A debtor company facing financial difficulty or imminent risk of insolvency has the right to apply to the commercial court for approval of a restructuring project previously approved by the required quorum of creditors affected by it (impaired creditors).
The new EBC (Enforcement and Bankruptcy Code) provisions encourage the debtor and its creditor to reach a voluntary arrangement to rehabilitate the distressed but still viable business. The contents of the proposal enter into force after acceptance by the creditors and approval of the court. However, creditors have the right to apply to the court for relief if the debtor does not fulfil its obligations under the project. The court has a right to declare the debtor bankrupt following any non-compliance. Restructuring is only available for companies and co-operatives with the exception of banks and insurance companies.
The creditor begins this form of proceeding by requesting the execution office to serve on the debtor an order to pay for a due debt. The debtor has seven days after service in which to dispute the debt or pay. If the debtor fails to pay or dispute the debt, the creditor may apply to the commercial court for a bankruptcy order, which the court will generally grant.
A creditor or the debtor may file an application for direct bankruptcy. The debtor must submit a list of assets and liabilities together with the names and addresses of creditors. The creditor may apply for direct bankruptcy where: the debtor has absconded to avoid its obligations (transfer of the headquarter abroad); the debtor has engaged in fraudulent transactions which threaten the interests of creditors; the debtor has concealed assets to avoid execution; the debtor has suspended payments as they fall due to creditors; the debtor has failed to satisfy a final judgment served on it by the execution office; a voluntary arrangement proposal has been rejected by the court or a moratorium period is cancelled by the court; or the debtor may apply for the bankruptcy of the company on the basis of inability to pay its debts as they fall due in case of the debtor’s liabilities exceed its assets.
Consequences of bankruptcy
The bankrupt loses control of its assets and only the administrators have the authority to dispose of assets in the estate. If the bankrupt has no assets, the value of the assets is insufficient to cover the costs of the proceedings or the creditors are not prepared to put up the costs, the bankruptcy may be suspended.
The first meeting of creditors is convened, during which are appointed three bankruptcy administrators, and it is considered whether it is appropriate to propose an arrangement. The second meeting of creditors is to consider the delay and manner of the disposal of the bankruptcy estate (often by public auction), then to fix the order of priority for the creditors who have lodged their claims.
The claims of a higher rank of creditors must be satisfied in full before creditors of a lower rank receive a dividend, but creditors rank equally within each class. Creditors whose claims remain unsatisfied receive a certificate of insolvency.

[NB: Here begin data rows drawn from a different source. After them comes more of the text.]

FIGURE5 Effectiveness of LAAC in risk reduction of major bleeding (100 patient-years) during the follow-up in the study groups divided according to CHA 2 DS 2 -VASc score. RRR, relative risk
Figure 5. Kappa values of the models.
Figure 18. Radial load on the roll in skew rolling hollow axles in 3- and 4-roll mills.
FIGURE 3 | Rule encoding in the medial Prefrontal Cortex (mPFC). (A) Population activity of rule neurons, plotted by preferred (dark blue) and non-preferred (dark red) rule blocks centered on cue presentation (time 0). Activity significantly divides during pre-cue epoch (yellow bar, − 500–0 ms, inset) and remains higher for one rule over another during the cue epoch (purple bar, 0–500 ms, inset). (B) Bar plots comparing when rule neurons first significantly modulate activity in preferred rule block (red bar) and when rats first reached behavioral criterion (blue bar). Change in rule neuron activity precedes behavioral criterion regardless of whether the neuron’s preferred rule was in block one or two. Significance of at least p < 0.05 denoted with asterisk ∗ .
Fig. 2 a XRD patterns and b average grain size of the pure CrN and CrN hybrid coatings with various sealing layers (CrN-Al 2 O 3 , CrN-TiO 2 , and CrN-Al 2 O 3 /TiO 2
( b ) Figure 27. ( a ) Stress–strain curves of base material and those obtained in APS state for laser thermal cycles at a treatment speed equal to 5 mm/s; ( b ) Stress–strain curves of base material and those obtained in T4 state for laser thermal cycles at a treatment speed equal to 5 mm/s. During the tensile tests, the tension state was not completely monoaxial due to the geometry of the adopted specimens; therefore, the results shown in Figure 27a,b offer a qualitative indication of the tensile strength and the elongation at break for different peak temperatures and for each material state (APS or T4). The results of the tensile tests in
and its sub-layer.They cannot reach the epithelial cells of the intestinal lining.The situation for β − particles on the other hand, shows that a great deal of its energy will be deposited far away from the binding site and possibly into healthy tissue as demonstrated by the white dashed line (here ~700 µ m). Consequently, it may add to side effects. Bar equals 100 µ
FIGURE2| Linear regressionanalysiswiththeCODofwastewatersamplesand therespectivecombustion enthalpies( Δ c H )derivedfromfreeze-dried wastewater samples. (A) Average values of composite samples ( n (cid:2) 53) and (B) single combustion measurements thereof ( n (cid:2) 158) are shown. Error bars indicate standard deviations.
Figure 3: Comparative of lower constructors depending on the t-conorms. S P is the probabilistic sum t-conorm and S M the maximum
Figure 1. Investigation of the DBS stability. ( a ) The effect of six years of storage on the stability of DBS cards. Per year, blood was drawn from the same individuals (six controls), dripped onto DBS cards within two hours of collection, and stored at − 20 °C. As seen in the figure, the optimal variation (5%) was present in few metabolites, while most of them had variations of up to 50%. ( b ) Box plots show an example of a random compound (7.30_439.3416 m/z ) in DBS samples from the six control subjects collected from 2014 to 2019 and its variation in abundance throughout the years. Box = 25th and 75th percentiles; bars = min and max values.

Transactions performed by debtor in a state of insolvency up to one year prior to the bankruptcy order, free transactions up to two years prior to the bankruptcy order or transactions executed with the purpose of damaging a creditor’s interests up to five years prior to the commencement of legal proceedings for recovery of the debt (including bankruptcy proceedings), can be subject to an annulment recourse by a creditor. The administrators make a final report to the court which then makes an order closing the bankruptcy.